Fluid working machine (1, 42) according to any of the preceding claims, characterised in that at least two of said cyclically changing cavities (6, 7) are displaced out of phase by at least 100°, 105°, 110°, 115°, 120°, 125°, 130°, 135°, 140°, 145°, 150°, 155°, 160°, 165° or 170° and/or not more than 120°, 125°, 130°, 135°, 140°, 145°, 150°, 155 °, 160 °, 165 °, 170 ° or 175 °.
Fluid working machine (1, 42) according to any of the preceding claims, characterised in that at least one of said cyclically changing cavities (6, 7) and/or at least one of said common fluid chambers (19) and/or at least one of said passive fluid connecting means (15, 16, 17, 18, 21) and/or at least one of said actuated valves (20) comprises at least one fluid depressurization means (39), which is preferably designed as a controllable depressurization means (39).
Fluid working machine (1, 42) according to any of the preceding claims, in particular according to claim 9, characterised in that at least one of said fluid depressurization means (39) is designed as an orifice or as a fluid connection prolonging means (39), wherein said fluid connection prolonging means is designed and arranged in a way to initiate and/or to prolong an open state of at least one of said passive fluid connecting means (15, 16, 17, 18, 21) and/or at least one of said actuated valve means (20).
Fluid working machine (1, 42) according to any of the preceding claims, characterized in that at least one of said actuated valves (20) is designed as an electrically actuated valve (20), preferably comprising a latching device, in particular a magnetic latching device and/or a latching device for latching said actuated valve (20) in an end position.
Fluid working machine (1, 42) according to any of the preceding claims, characterised in that said fluid working machine (1, 42) is designed as a synthetically commutated hydraulic machine.
Fluid working machine (1, 42) according to any of the preceding claims, characterised in that a pumping stroke of at least one of said cyclically changing cavities (6, 7) pumps a fluid volume of at least 1 ml, 2 ml, 3 ml, 4 ml, 5 ml, 6 ml, 7 ml, 8 ml, 9 ml and/or 10 ml.

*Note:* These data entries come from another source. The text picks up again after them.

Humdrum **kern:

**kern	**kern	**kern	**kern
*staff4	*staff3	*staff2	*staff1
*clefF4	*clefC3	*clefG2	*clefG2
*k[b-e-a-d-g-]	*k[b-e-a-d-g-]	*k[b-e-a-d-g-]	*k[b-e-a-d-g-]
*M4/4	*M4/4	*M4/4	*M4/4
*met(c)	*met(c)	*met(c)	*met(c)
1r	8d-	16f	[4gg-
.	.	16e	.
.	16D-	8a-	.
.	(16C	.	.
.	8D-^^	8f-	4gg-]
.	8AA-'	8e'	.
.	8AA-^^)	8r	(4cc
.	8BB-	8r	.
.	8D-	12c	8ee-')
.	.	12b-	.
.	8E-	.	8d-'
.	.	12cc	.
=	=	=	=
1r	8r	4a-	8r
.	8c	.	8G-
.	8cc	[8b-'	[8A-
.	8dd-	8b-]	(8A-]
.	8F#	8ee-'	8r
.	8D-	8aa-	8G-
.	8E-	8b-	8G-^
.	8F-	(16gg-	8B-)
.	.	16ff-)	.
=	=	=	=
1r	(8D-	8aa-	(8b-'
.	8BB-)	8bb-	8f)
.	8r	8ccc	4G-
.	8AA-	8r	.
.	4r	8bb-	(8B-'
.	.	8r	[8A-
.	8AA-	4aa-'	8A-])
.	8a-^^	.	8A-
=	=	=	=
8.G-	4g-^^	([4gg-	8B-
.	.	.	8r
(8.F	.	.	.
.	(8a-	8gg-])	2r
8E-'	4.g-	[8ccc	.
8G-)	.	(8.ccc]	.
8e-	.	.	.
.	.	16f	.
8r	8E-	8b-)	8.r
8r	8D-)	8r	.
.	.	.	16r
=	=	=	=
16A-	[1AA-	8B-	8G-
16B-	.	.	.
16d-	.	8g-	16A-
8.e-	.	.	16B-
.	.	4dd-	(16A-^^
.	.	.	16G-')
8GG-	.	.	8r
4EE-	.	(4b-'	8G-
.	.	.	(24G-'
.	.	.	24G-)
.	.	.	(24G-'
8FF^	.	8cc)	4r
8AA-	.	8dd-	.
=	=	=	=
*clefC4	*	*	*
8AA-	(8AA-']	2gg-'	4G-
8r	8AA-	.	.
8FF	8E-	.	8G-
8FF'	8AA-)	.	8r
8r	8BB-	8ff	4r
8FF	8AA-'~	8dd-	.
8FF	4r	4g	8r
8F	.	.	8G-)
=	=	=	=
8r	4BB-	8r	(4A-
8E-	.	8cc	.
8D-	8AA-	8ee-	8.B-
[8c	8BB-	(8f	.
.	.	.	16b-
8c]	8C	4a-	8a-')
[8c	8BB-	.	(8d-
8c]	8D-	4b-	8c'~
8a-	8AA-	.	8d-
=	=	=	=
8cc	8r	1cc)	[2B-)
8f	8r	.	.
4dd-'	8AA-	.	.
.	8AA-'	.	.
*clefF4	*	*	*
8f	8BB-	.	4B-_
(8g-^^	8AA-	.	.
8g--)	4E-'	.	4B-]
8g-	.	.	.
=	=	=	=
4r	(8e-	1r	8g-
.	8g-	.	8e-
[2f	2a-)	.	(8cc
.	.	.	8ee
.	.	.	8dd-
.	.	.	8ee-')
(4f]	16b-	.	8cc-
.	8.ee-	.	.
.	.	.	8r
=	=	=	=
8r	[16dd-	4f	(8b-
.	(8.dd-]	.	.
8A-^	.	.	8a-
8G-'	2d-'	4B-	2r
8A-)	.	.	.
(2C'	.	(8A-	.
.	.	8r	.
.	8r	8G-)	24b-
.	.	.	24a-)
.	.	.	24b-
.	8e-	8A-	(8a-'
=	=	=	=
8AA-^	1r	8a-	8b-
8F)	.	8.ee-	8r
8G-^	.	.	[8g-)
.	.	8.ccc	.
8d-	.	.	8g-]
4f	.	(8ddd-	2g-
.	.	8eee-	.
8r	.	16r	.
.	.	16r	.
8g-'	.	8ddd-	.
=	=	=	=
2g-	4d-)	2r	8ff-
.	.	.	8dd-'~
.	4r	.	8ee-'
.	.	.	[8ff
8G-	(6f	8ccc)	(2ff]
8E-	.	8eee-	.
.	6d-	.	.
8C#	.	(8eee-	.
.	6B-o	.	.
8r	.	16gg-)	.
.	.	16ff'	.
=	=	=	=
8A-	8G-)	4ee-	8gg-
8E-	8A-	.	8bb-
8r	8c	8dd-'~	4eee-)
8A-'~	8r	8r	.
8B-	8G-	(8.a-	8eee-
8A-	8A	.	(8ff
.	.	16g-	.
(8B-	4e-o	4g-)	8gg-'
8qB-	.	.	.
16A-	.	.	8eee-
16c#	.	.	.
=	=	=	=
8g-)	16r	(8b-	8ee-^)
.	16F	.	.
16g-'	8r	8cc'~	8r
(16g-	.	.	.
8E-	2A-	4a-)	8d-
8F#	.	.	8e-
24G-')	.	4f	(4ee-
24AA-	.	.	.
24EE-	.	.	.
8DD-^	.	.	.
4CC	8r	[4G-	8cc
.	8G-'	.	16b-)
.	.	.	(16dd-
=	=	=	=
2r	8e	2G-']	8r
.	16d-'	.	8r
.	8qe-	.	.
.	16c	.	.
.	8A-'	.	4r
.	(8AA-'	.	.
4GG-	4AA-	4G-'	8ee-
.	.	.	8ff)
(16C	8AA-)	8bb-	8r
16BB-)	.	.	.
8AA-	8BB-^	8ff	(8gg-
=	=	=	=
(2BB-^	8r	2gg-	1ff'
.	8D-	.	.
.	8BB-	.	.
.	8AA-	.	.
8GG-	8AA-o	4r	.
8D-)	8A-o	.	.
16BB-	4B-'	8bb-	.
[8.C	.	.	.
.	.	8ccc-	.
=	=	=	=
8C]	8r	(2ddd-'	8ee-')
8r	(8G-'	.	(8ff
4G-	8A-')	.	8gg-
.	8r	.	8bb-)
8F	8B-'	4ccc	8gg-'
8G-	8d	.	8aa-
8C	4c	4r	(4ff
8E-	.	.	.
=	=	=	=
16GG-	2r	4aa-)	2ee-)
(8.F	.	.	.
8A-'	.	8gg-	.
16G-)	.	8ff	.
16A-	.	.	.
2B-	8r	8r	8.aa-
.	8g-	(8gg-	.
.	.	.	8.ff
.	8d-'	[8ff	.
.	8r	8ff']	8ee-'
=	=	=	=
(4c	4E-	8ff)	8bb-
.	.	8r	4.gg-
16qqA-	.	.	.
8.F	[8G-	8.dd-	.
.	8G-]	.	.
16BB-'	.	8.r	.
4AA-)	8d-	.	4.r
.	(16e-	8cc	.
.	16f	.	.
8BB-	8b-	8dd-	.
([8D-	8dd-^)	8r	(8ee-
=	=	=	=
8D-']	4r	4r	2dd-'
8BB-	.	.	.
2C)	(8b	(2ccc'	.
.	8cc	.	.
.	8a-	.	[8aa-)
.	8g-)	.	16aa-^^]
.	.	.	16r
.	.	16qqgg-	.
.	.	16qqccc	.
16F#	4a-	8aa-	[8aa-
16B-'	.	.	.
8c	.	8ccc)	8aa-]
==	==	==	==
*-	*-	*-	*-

Method of operating a fluid working machine (1, 49), comprising at least one fluid inlet port (15, 16), at least one fluid outlet port (22, 23) and a plurality of cyclically changing cavities (6, 7),
wherein said fluid working machine (1, 42) is able to supply a fluid flow rate sufficient for hydraulic applications and/or wherein said fluid working machine (1, 42) can be supplied by a fluid flow rate, sufficient to propel said fluid working machine (1, 42),
wherein the fluid input of at least one of said plurality of cyclically changing cavities (6, 7) is sucked in from said fluid inlet port (15, 16, 17) through at least one passive fluid connecting means (15, 16, 17, 18, 21),
characterized by at least one actuated valve (20), selectively connecting at least one of said fluid inlet ports (15, 16, 17) and at least one of said cyclically changing cavities (6, 7), wherein said actuated valve (20) can be actuated on a cycle-by-cycle basis.
Method according to claim 14, characterised in that said fluid working machine (1, 42) is designed according to any of claims 1 to 13.